*** Opening of LISTED ENTRIES ***
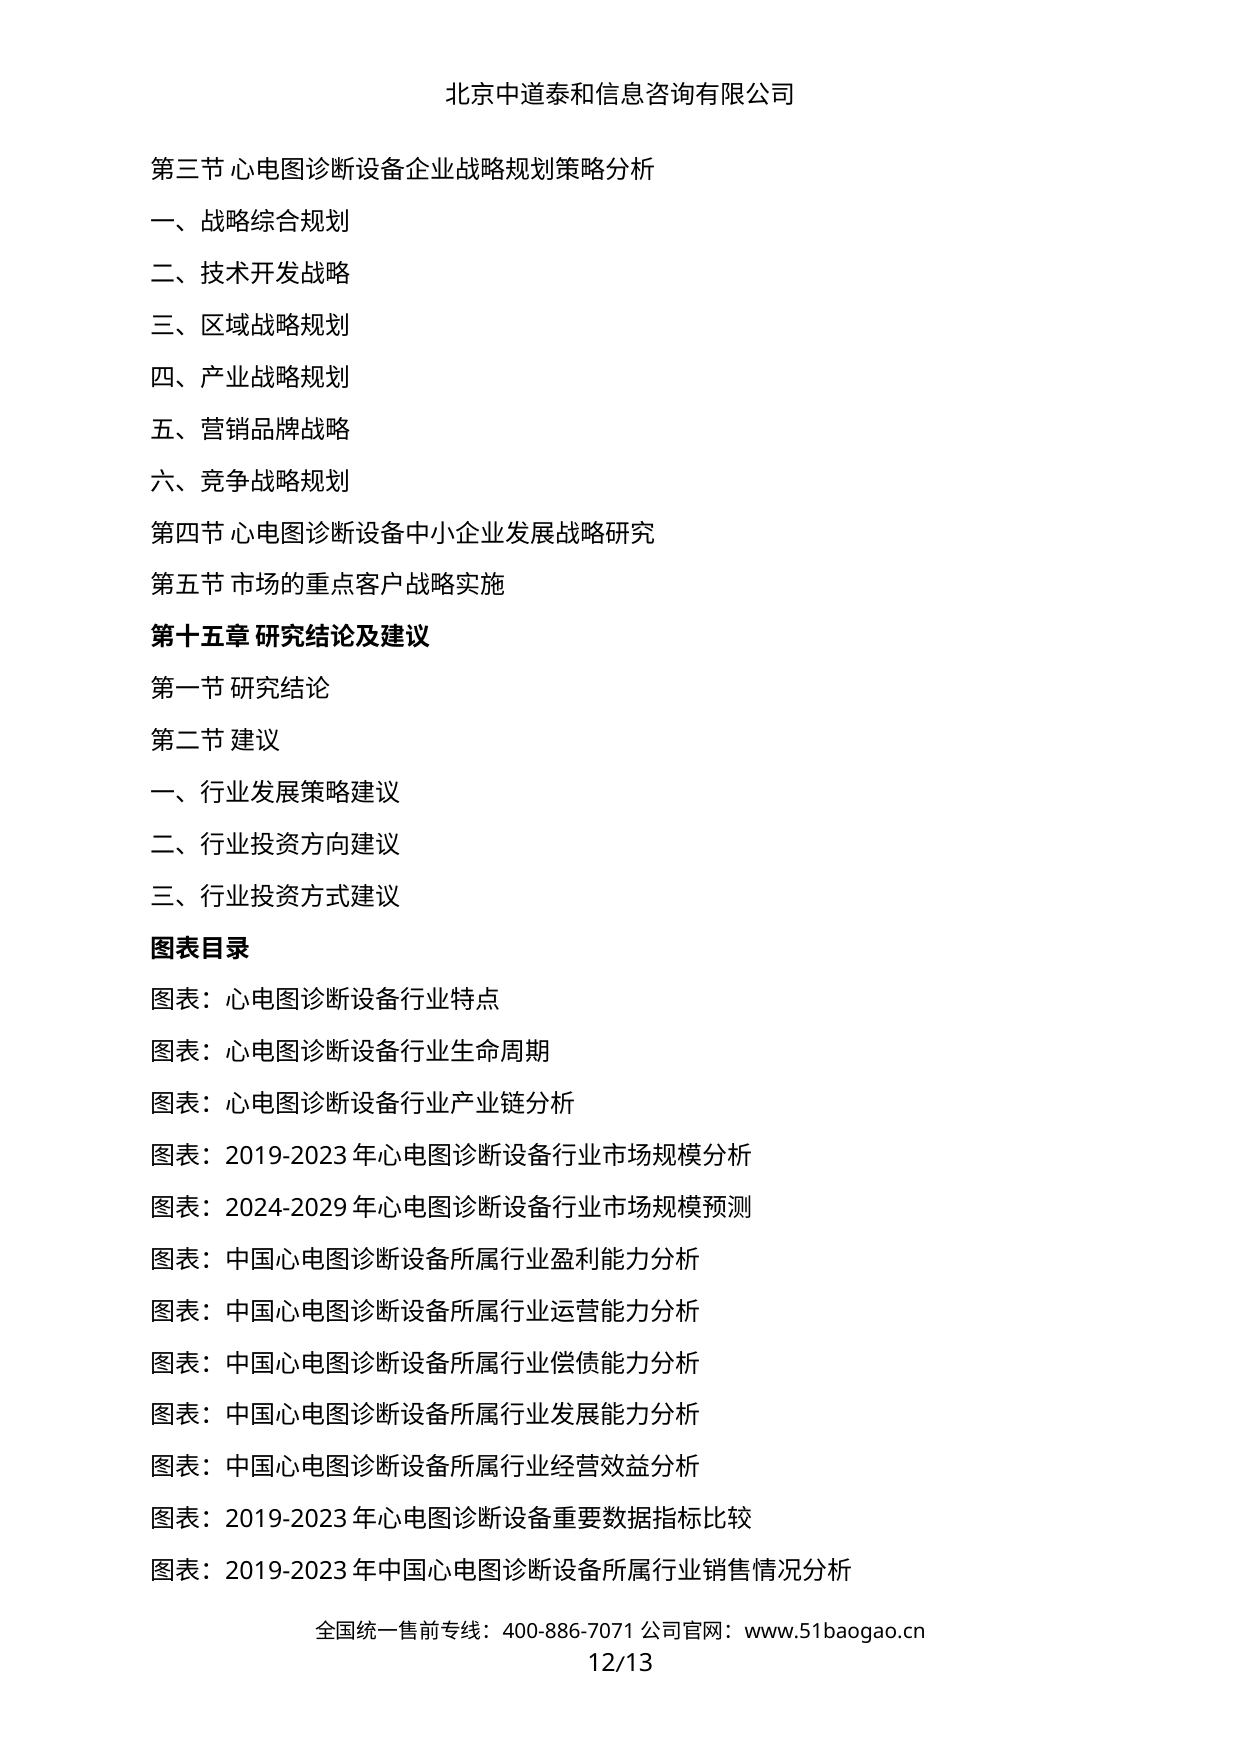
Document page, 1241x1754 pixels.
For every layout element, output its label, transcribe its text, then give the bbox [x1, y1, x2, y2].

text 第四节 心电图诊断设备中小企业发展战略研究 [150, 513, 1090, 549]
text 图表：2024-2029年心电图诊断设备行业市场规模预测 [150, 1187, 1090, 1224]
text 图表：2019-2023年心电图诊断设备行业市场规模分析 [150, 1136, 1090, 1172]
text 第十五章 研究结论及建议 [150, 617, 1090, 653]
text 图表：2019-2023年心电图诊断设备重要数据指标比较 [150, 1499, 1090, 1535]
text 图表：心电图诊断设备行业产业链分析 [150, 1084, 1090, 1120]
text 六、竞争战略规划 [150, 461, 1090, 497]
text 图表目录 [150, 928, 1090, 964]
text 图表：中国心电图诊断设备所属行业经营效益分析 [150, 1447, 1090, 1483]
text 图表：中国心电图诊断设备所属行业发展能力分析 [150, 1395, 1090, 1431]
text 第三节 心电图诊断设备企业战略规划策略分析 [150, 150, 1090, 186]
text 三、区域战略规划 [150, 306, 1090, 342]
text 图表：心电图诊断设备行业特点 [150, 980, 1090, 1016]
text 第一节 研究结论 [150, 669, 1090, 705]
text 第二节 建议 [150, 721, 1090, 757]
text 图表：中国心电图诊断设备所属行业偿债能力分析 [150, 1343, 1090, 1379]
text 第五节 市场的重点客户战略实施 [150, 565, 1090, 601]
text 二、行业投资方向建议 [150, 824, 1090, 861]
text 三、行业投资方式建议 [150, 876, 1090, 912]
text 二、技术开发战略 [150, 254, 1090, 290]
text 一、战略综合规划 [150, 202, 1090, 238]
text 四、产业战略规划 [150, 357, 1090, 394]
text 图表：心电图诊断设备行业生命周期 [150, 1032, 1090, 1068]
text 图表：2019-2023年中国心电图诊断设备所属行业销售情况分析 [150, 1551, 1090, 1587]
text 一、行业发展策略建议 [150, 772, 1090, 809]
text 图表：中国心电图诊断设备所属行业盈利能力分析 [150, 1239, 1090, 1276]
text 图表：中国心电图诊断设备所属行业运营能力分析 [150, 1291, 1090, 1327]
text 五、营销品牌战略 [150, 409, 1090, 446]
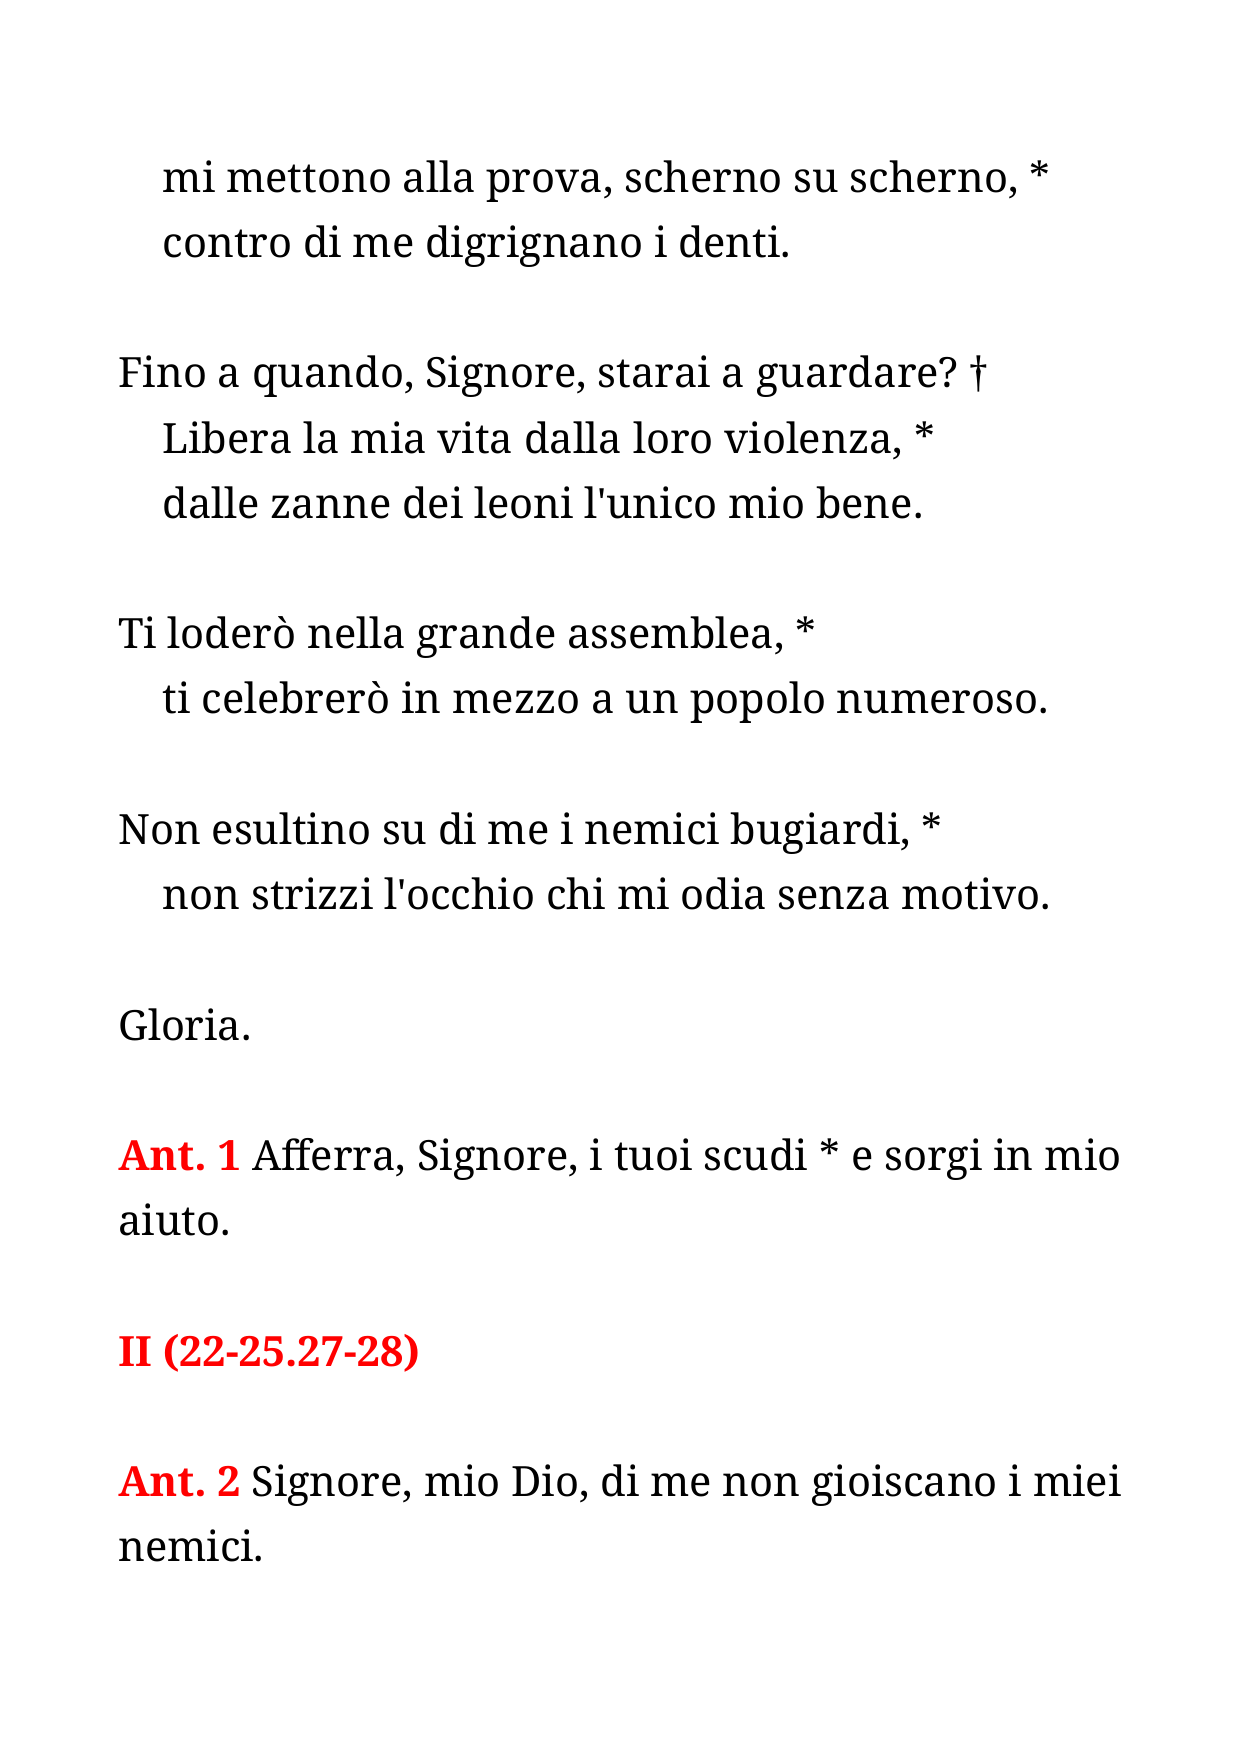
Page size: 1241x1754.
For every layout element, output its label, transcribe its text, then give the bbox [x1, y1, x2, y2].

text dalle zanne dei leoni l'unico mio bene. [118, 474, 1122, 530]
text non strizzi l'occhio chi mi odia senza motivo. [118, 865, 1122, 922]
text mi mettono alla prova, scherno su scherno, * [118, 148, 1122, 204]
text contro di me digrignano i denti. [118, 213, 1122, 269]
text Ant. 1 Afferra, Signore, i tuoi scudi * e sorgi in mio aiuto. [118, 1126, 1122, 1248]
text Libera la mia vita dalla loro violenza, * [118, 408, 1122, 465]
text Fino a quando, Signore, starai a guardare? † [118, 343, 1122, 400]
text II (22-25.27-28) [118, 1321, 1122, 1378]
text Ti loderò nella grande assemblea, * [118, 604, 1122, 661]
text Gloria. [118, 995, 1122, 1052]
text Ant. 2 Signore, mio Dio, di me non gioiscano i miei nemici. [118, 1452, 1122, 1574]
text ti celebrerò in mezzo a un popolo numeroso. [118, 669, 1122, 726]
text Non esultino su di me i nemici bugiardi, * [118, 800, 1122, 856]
*** Close of LISTED ENTRIES ***
ACTIVITY =
Using the data above, report how many lines include the string "Signore" and add nothing to the number.

RESPONSE TO THIS EXERCISE =
3